08/10/2025
Below is a message written to another instructor from a heartbroken, grieving parent. I’ve changed the names, however, in the parent’s message, despite having to deal with the loss of a child, they wanted to spread the message far and wide to increase awareness to young drivers, new drivers and experienced drivers.
Please read it with care and compassion.
If you have never lost someone you love, scroll on.
This is R’s story.
R turned 17 on January last year and passed his driving test not long after .
He had grown up around vehicles and spent weekends helping his dad at work.
He was a natural driver, confident and calm behind the wheel.
R had ADHD but that never defined him.
He was bright, loyal, funny and hard working.
He loved his family, his job, music and gaming.
He rarely went out and was happy being at home.
He did not drink, smoke or use his phone while driving.
He was careful and sensible, a genuinely good young man.
💞 Like many new drivers R was still learning on the road.
💞 He had a Motability car but no black box fitted, something his mum now wishes had been different
💞He always wore his seat belt and took pride in being responsible.
Then one night everything changed.
After giving friends a lift home, R was driving on a dark rural road he did not know.
There were no street lights and no clear warning signs.
He missed the give way, tried to correct it and took the full impact himself saving his two passengers.
He was only 18 years old.
The car was so badly burnt there was no evidence ..
His story gets worse though as the police removed the car and opened the road and went home.
A few days later while laying flowers at the crash scene, his mother found parts of his body left there. Can you imagine what that must have been like for her?
She was so lost and broken, so many questions…..completely distraught and inconsolable.
R didn't have enough road experience and taught himself his road experience.
His mother wishes he had had more lessons, and not be allowed to drive at night, or carry passengers.
Other fatal crashes had already happened on that same road but nothing has changed.
How many lives need to be lost before action is taken for dangers on a road?

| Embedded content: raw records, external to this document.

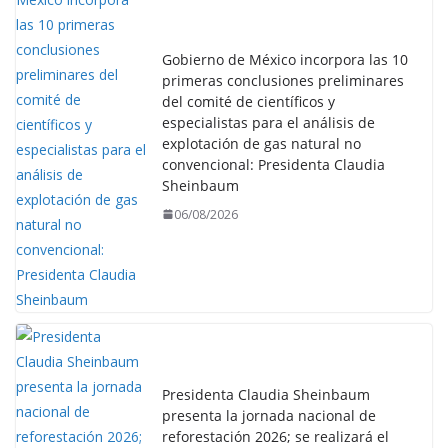
Gobierno de México incorpora las 10
primeras conclusiones preliminares
del comité de científicos y
especialistas para el análisis de
explotación de gas natural no
convencional: Presidenta Claudia
Sheinbaum
06/08/2026
Presidenta Claudia Sheinbaum
presenta la jornada nacional de
reforestación 2026; se realizará el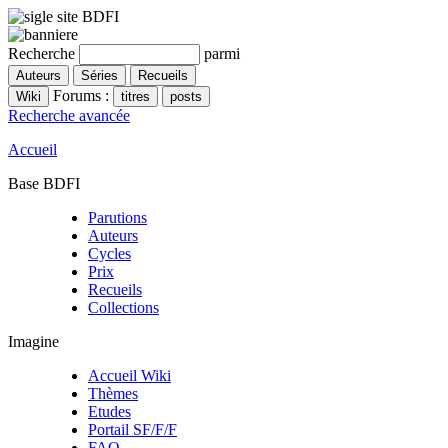
Recherche
parmi
Forums :
Recherche avancée
Accueil
Base BDFI
Parutions
Auteurs
Cycles
Prix
Recueils
Collections
Imagine
Accueil Wiki
Thèmes
Etudes
Portail SF/F/F
FAQ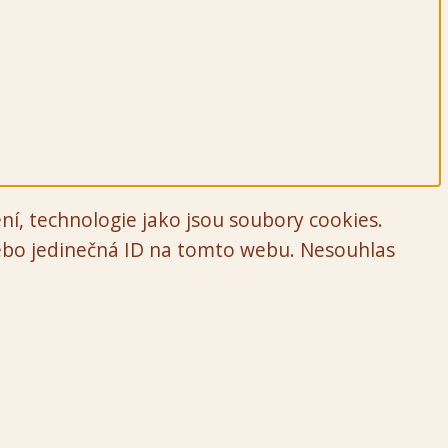
ní, technologie jako jsou soubory cookies.
nebo jedinečná ID na tomto webu. Nesouhlas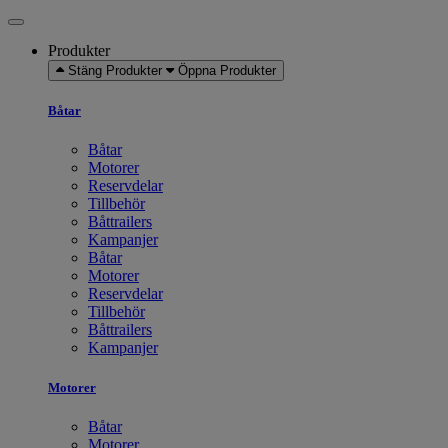
Produkter
Stäng Produkter
Öppna Produkter
Båtar
Båtar
Motorer
Reservdelar
Tillbehör
Båttrailers
Kampanjer
Båtar
Motorer
Reservdelar
Tillbehör
Båttrailers
Kampanjer
Motorer
Båtar
Motorer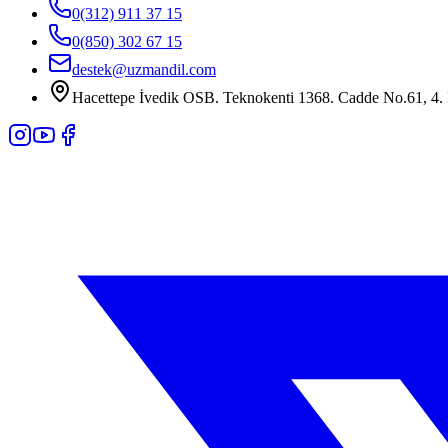
0(312) 911 37 15
0(850) 302 67 15
destek@uzmandil.com
Hacettepe İvedik OSB. Teknokenti 1368. Cadde No.61, 4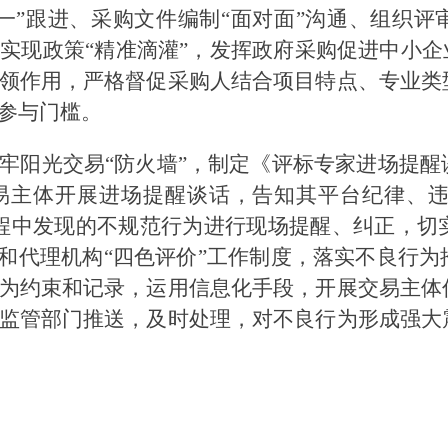
一”跟进、采购文件编制“面对面”沟通、组织评
实现政策“精准滴灌”，发挥政府采购促进中小企
领作用，严格督促采购人结合项目特点、专业类
参与门槛。
牢阳光交易“防火墙”，制定《评标专家进场提
易主体开展进场提醒谈话，告知其平台纪律、
过程中发现的不规范行为进行现场提醒、纠正，
”和代理机构“四色评价”工作制度，落实不良行
为约束和记录，运用信息化手段，开展交易主体
监管部门推送，及时处理，对不良行为形成强大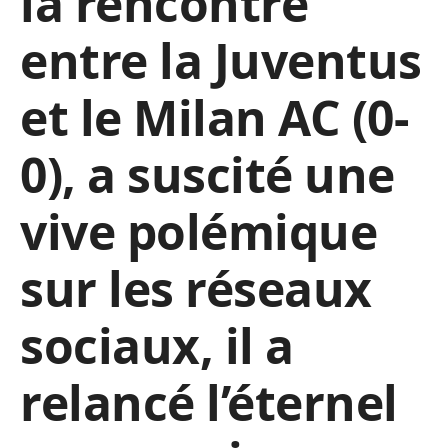
la rencontre
entre la Juventus
et le Milan AC (0-
0), a suscité une
vive polémique
sur les réseaux
sociaux, il a
relancé l’éternel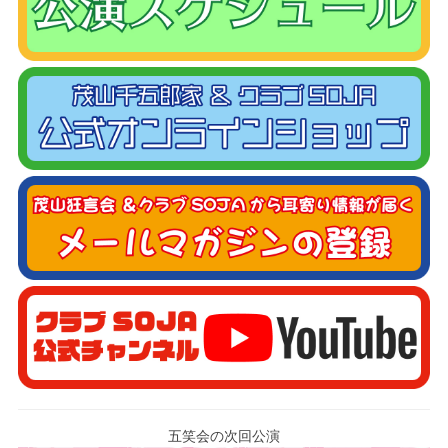
五笑会の次回公演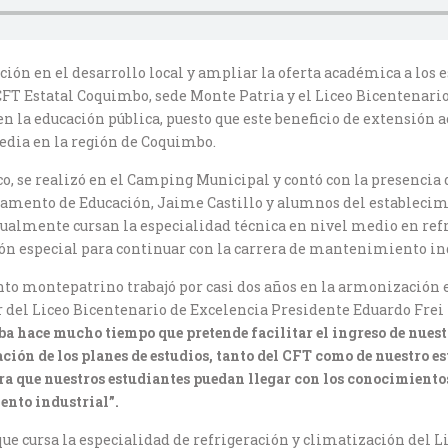
ión en el desarrollo local y ampliar la oferta académica a los 
l CFT Estatal Coquimbo, sede Monte Patria y el Liceo Bicentenar
n la educación pública, puesto que este beneficio de extensión 
dia en la región de Coquimbo.
 se realizó en el Camping Municipal y contó con la presencia d
artamento de Educación, Jaime Castillo y alumnos del estableci
tualmente cursan la especialidad técnica en nivel medio en ref
sión especial para continuar con la carrera de mantenimiento in
ento montepatrino trabajó por casi dos años en la armonización 
tor del Liceo Bicentenario de Excelencia Presidente Eduardo Frei
a hace mucho tiempo que pretende facilitar el ingreso de nuestr
ción de los planes de estudios, tanto del CFT como de nuestro es
ra que nuestros estudiantes puedan llegar con los conocimientos
ento industrial”.
ue cursa la especialidad de refrigeración y climatización del Li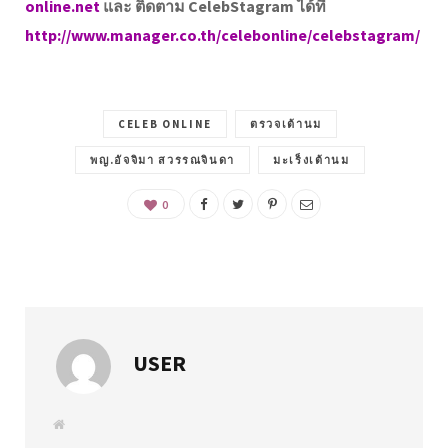
online.net
และ ติดตาม CelebStagram ได้ที่
http://www.manager.co.th/celebonline/celebstagram/
CELEB ONLINE
ตรวจเต้านม
พญ.อัจจิมา สวรรณจินดา
มะเร็งเต้านม
0
USER
W
e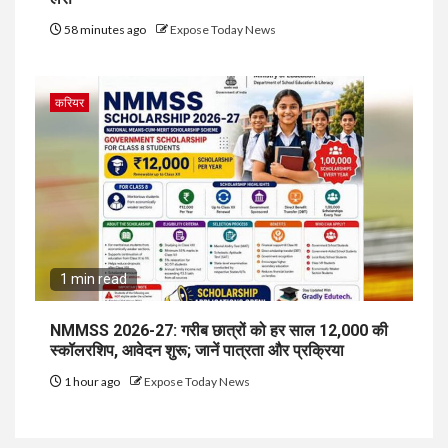
58 minutes ago
Expose Today News
करियर
1 min read
NMMSS 2026-27: गरीब छात्रों को हर साल ₹12,000 की
स्कॉलरशिप, आवेदन शुरू; जानें पात्रता और प्रक्रिया
1 hour ago
Expose Today News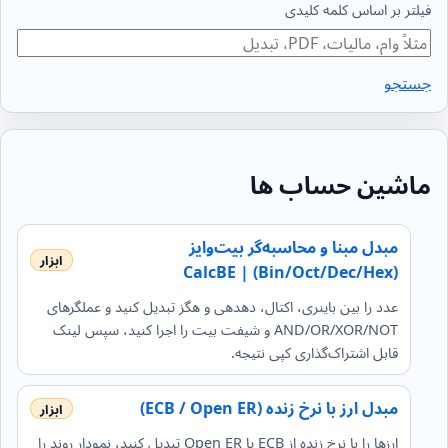
فیلتر بر اساس کلمه کلیدی
جستجو
ماشین حساب ها
مبدل مبنا و محاسبه‌گر بیت‌وایز
(Bin/Oct/Dec/Hex) | CalcBE
عدد را بین باینری، اکتال، دهدهی و هگز تبدیل کنید و عملگرهای
AND/OR/XOR/NOT و شیفت بیت را اجرا کنید، سپس لینک
قابل اشتراک‌گذاری کپی نتیجه.
مبدل ارز با نرخ زنده (ECB / Open ER)
ارزها را با نرخ زنده از ECB یا Open ER تبدیل کنید، نمودار روند را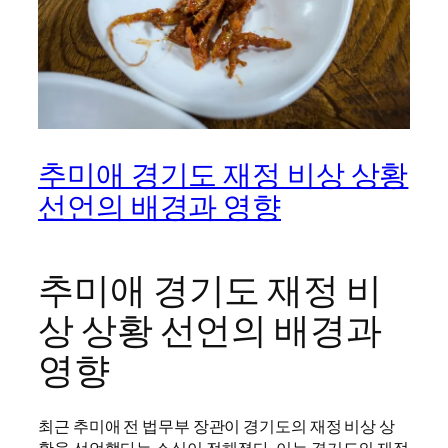
추미애 경기도 재정 비상 상황
선언의 배경과 영향
추미애 경기도 재정 비
상 상황 선언의 배경과
영향
최근 추미애 전 법무부 장관이 경기도의 재정 비상 상
황을 선언했다는 소식이 전해졌다. 이는 경기도의 재정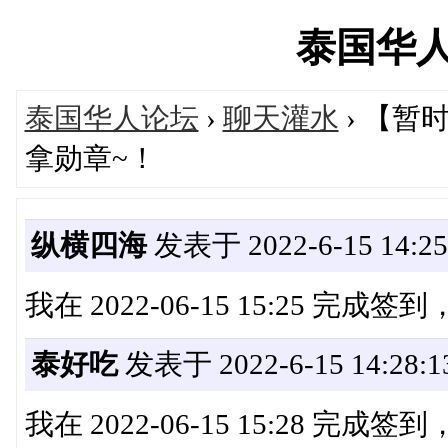
泰国华人网'
泰国华人论坛
›
聊天灌水
› 【
拿勋章~！
纵横四海
发表于 2022-6-15 14:25
我在 2022-06-15 15:25 完成
泰好吃
发表于 2022-6-15 14:28:1
我在 2022-06-15 15:28 完成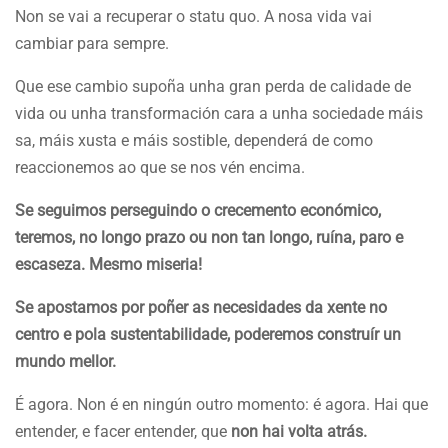
Non se vai a recuperar o statu quo. A nosa vida vai
cambiar para sempre.
Que ese cambio supoña unha gran perda de calidade de
vida ou unha transformación cara a unha sociedade máis
sa, máis xusta e máis sostible, dependerá de como
reaccionemos ao que se nos vén encima.
Se seguimos perseguindo o crecemento económico,
teremos, no longo prazo ou non tan longo, ruína, paro e
escaseza. Mesmo miseria!
Se apostamos por poñer as necesidades da xente no
centro e pola sustentabilidade, poderemos construír un
mundo mellor.
É agora. Non é en ningún outro momento: é agora. Hai que
entender, e facer entender, que
non hai volta atrás.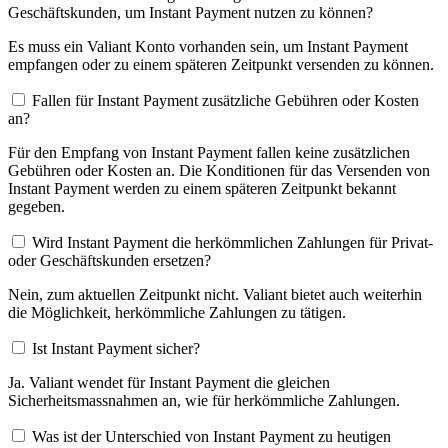
Geschäftskunden, um Instant Payment nutzen zu können?
Es muss ein Valiant Konto vorhanden sein, um Instant Payment
empfangen oder zu einem späteren Zeitpunkt versenden zu können.
Fallen für Instant Payment zusätzliche Gebühren oder Kosten
an?
Für den Empfang von Instant Payment fallen keine zusätzlichen
Gebühren oder Kosten an. Die Konditionen für das Versenden von
Instant Payment werden zu einem späteren Zeitpunkt bekannt
gegeben.
Wird Instant Payment die herkömmlichen Zahlungen für Privat-
oder Geschäftskunden ersetzen?
Nein, zum aktuellen Zeitpunkt nicht. Valiant bietet auch weiterhin
die Möglichkeit, herkömmliche Zahlungen zu tätigen.
Ist Instant Payment sicher?
Ja. Valiant wendet für Instant Payment die gleichen
Sicherheitsmassnahmen an, wie für herkömmliche Zahlungen.
Was ist der Unterschied von Instant Payment zu heutigen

R’s mum shared her story because she wants to make a difference.
For safer roads.
For more awareness.
For better protection for young drivers who may not yet have the experience to recognise every danger.
Please remember
✋ Confidence is not the same as experience.
✋ Speed limits are not targets.
✋ Road safety is not just about rules, it is about lives.
Forever remembered
R. J. D.
**.01.2007 – **.03.2025
Please share and tag your friends in to raise awareness ..
For any parents reading this, it’s not about the least amount of lessons to scrape through passing a driving test, or gloating it only took you ‘x’ amount of hours to pass yours and moaning about how much money it’s costing.
It’s a serious parental responsibility, emotional and financial commitment and investment in enabling your child to develop the skills required to be competent, confident, capable and considerate driver…. for life…. Not a tick box to do the bare minimum to pass a driving test as a ‘show’ for an examiner.
Learning to drive is a serious commitment needed from a learner and positive support to help them accomplish their end goal.